Das Verfahren wurde vor den Instanzgerichten fortgesetzt.Das Bundesverwaltungsgericht kam zu dem Ergebnis, dass es das Betäubungsmittelgesetz im konkreten Fall nicht gestatte, ein Betäubungsmittel zum Zwecke der Selbsttötung zu erwerben. Das grundrechtlich geschützte Selbstbestimmungrecht des Patienten rechtfertige es jedoch in extremen Ausnahmefällen eine andere Bewertung vorzunehmen. Dies sei insbesondere der Fall, wenn der Patient wegen der unerträglichen Lebenssituation frei und ernsthaft entschieden habe, das Leben beenden zu wollen und eine andere Alternative wie beispielsweise ein palliativmedizinisch begleiteter Behandlungsabbruch – nicht zur Verfügung steht.

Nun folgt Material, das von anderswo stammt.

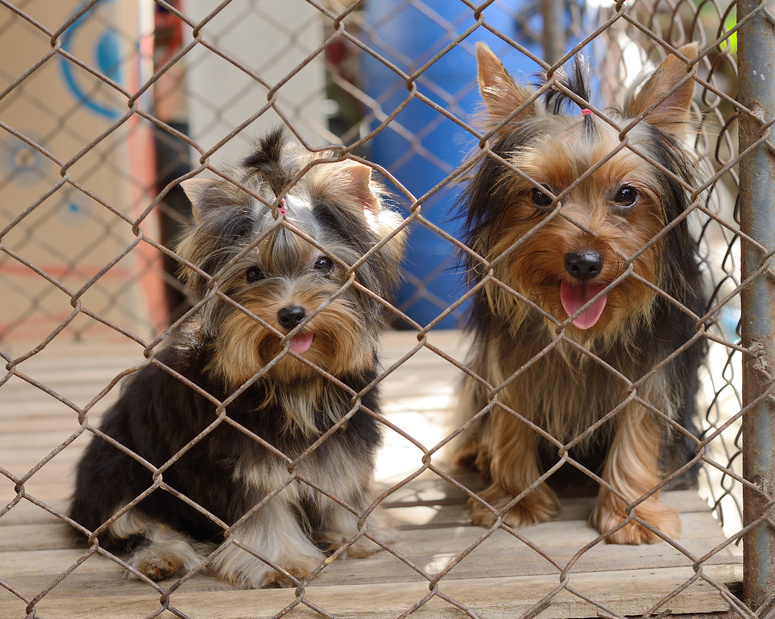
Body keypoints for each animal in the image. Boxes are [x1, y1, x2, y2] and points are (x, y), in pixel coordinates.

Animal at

In solchen Etremsituationen soll der Patientenwille dadurch gewahrt werden, indem der Zugang zu einem verschreibungsfähigen und verkehrsfähigen Betäubungsmittel nicht verwehrt werde.

Da die Patienten bereits verstorben war, konnte das BfArM die gebotene Prüfung, ob in concreto ein solcher Ausnahmefall vorlag, nicht mehr nachholen.

Diskussion

Leider steht die vollständige Entscheidung noch nicht in veröffentlichter Form zur Verfügung. Es kann daher noch nicht beurteilt werden, ob das Bundesverwaltungsgericht in seinem Urteil Maßstäbe angelegt hat, die auch auf andere Fälle angewendet und damit tatsächlich eine richtungsweisende Entscheidung für die Palliativmedizin darstellen kann. Sicherlich ist es schwer eine allgemein anwendbare Entscheidung zur Abwägung zwischen Patientenwille (Art. 2 GG) und staatlichem Schutz des Lebens (Art. 2 GG) zu finden. Angehörige und Behandler sehen sich, wollen Sie den Patientenwillen beachten, der Gefahr einer strafrechtlichen Verfolgung ausgesetzt. Die Tötung auf Verlangen (§ 216 StGB) ist strafbar.

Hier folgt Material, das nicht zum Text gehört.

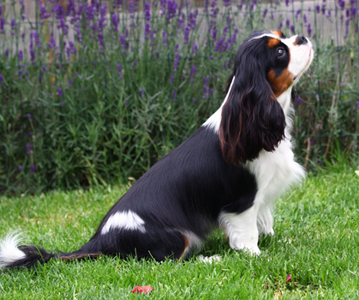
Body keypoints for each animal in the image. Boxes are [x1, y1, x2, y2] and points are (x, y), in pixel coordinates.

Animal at [0, 31, 314, 270]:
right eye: (280, 52)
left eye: (284, 37)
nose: (302, 36)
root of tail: (99, 238)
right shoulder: (242, 201)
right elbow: (247, 234)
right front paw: (256, 255)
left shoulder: (263, 195)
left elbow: (265, 220)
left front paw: (276, 241)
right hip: (177, 237)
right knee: (170, 262)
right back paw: (210, 259)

Allerdings kann dies das Grundrecht des Menschen, ein selbstbestimmtes Leben zu führen, nicht in den Hintergrund treten lassen. Das Grundgesetz postuliert gerade keine Pflicht, in solchen Extremfällen wie oben beschrieben, das mit der tödlichen Erkrankung verbundene erhebliche Leid zu ertragen.

Der Patientenwille zum Lebensende muss allerdings frei getroffen werden. Diese Beurteilung stellt nun die Behandlerseite vor große Schwierigkeiten. Hier sind Rechtsprechung und Gesetzgeber gefragt, die Voraussetzungen für solche Extremsituationen zu definieren und somit den Behandler, aber auch den betroffenen Patienten eine praktikable Handreichung zu geben.